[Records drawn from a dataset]
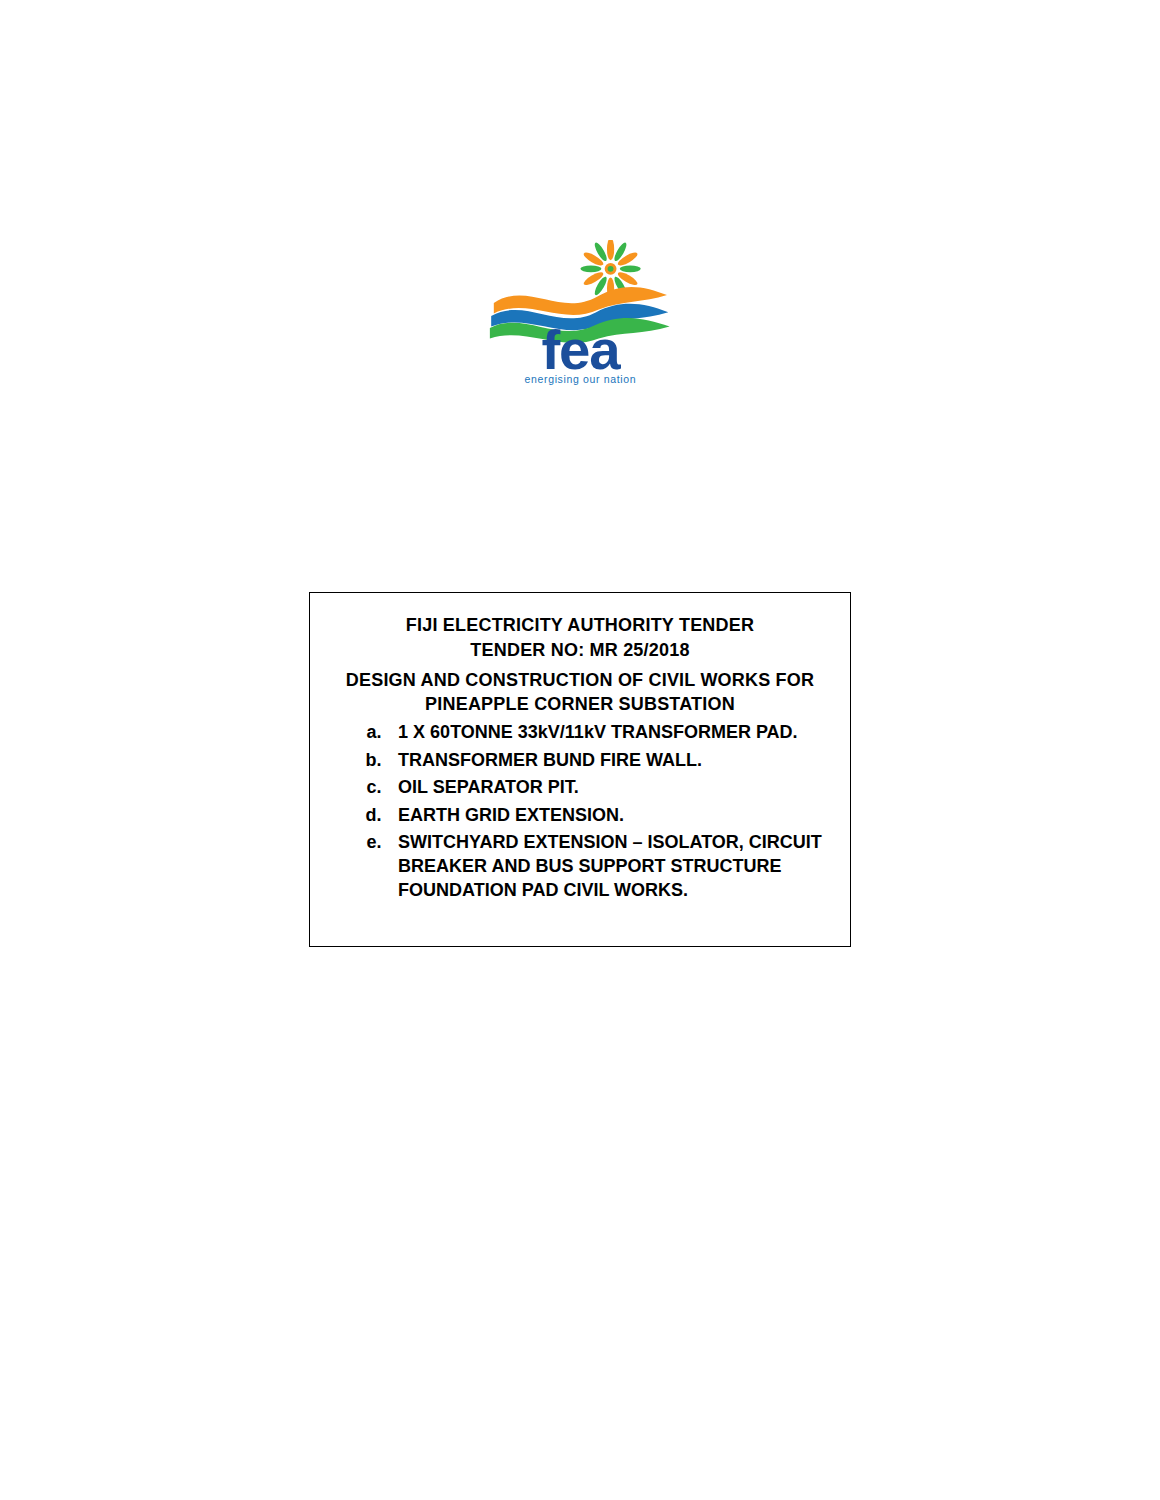fea energising our nation
FIJI ELECTRICITY AUTHORITY TENDER
TENDER NO: MR 25/2018
DESIGN AND CONSTRUCTION OF CIVIL WORKS FOR PINEAPPLE CORNER SUBSTATION
1 X 60TONNE 33kV/11kV TRANSFORMER PAD.
TRANSFORMER BUND FIRE WALL.
OIL SEPARATOR PIT.
EARTH GRID EXTENSION.
SWITCHYARD EXTENSION – ISOLATOR, CIRCUIT BREAKER AND BUS SUPPORT STRUCTURE FOUNDATION PAD CIVIL WORKS.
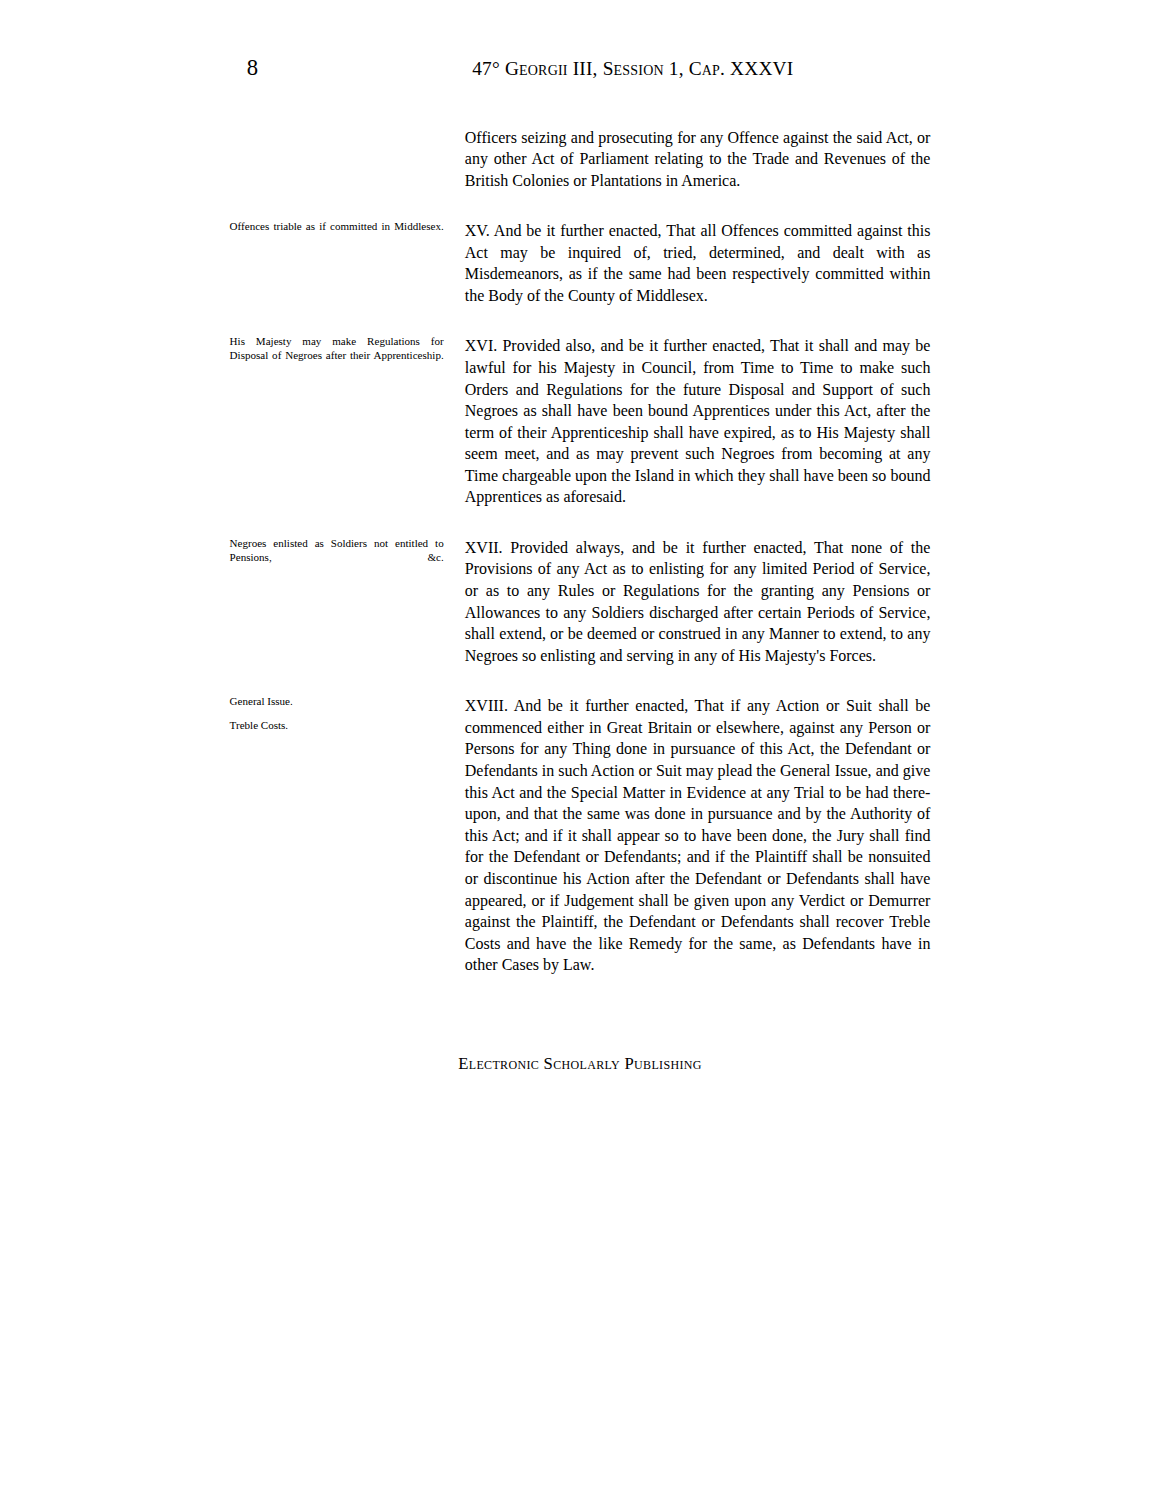8
47° Georgii III, Session 1, Cap. XXXVI
Officers seizing and prosecuting for any Offence against the said Act, or any other Act of Parliament relating to the Trade and Revenues of the British Colonies or Plantations in America.
Offences triable as if committed in Middlesex.
XV. And be it further enacted, That all Offences committed against this Act may be inquired of, tried, determined, and dealt with as Misdemeanors, as if the same had been respectively committed within the Body of the County of Middlesex.
His Majesty may make Regulations for Disposal of Negroes after their Apprenticeship.
XVI. Provided also, and be it further enacted, That it shall and may be lawful for his Majesty in Council, from Time to Time to make such Orders and Regulations for the future Disposal and Support of such Negroes as shall have been bound Apprentices under this Act, after the term of their Apprenticeship shall have expired, as to His Majesty shall seem meet, and as may prevent such Negroes from becoming at any Time chargeable upon the Island in which they shall have been so bound Apprentices as aforesaid.
Negroes enlisted as Soldiers not entitled to Pensions, &c.
XVII. Provided always, and be it further enacted, That none of the Provisions of any Act as to enlisting for any limited Period of Service, or as to any Rules or Regulations for the granting any Pensions or Allowances to any Soldiers discharged after certain Periods of Service, shall extend, or be deemed or construed in any Manner to extend, to any Negroes so enlisting and serving in any of His Majesty's Forces.
General Issue.
Treble Costs.
XVIII. And be it further enacted, That if any Action or Suit shall be commenced either in Great Britain or elsewhere, against any Person or Persons for any Thing done in pursuance of this Act, the Defendant or Defendants in such Action or Suit may plead the General Issue, and give this Act and the Special Matter in Evidence at any Trial to be had thereupon, and that the same was done in pursuance and by the Authority of this Act; and if it shall appear so to have been done, the Jury shall find for the Defendant or Defendants; and if the Plaintiff shall be nonsuited or discontinue his Action after the Defendant or Defendants shall have appeared, or if Judgement shall be given upon any Verdict or Demurrer against the Plaintiff, the Defendant or Defendants shall recover Treble Costs and have the like Remedy for the same, as Defendants have in other Cases by Law.
Electronic Scholarly Publishing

(WHAT IS REQUIRED): Word for word, write out the lines from the top of the records above down to the line holding "Treble Costs.", inclusive, but not the pictures.

(THE COMPLETED TASK):
fea energising our nation
FIJI ELECTRICITY AUTHORITY TENDER
TENDER NO: MR 25/2018
DESIGN AND CONSTRUCTION OF CIVIL WORKS FOR PINEAPPLE CORNER SUBSTATION
1 X 60TONNE 33kV/11kV TRANSFORMER PAD.
TRANSFORMER BUND FIRE WALL.
OIL SEPARATOR PIT.
EARTH GRID EXTENSION.
SWITCHYARD EXTENSION – ISOLATOR, CIRCUIT BREAKER AND BUS SUPPORT STRUCTURE FOUNDATION PAD CIVIL WORKS.
8
47° Georgii III, Session 1, Cap. XXXVI
Officers seizing and prosecuting for any Offence against the said Act, or any other Act of Parliament relating to the Trade and Revenues of the British Colonies or Plantations in America.
Offences triable as if committed in Middlesex.
XV. And be it further enacted, That all Offences committed against this Act may be inquired of, tried, determined, and dealt with as Misdemeanors, as if the same had been respectively committed within the Body of the County of Middlesex.
His Majesty may make Regulations for Disposal of Negroes after their Apprenticeship.
XVI. Provided also, and be it further enacted, That it shall and may be lawful for his Majesty in Council, from Time to Time to make such Orders and Regulations for the future Disposal and Support of such Negroes as shall have been bound Apprentices under this Act, after the term of their Apprenticeship shall have expired, as to His Majesty shall seem meet, and as may prevent such Negroes from becoming at any Time chargeable upon the Island in which they shall have been so bound Apprentices as aforesaid.
Negroes enlisted as Soldiers not entitled to Pensions, &c.
XVII. Provided always, and be it further enacted, That none of the Provisions of any Act as to enlisting for any limited Period of Service, or as to any Rules or Regulations for the granting any Pensions or Allowances to any Soldiers discharged after certain Periods of Service, shall extend, or be deemed or construed in any Manner to extend, to any Negroes so enlisting and serving in any of His Majesty's Forces.
General Issue.
Treble Costs.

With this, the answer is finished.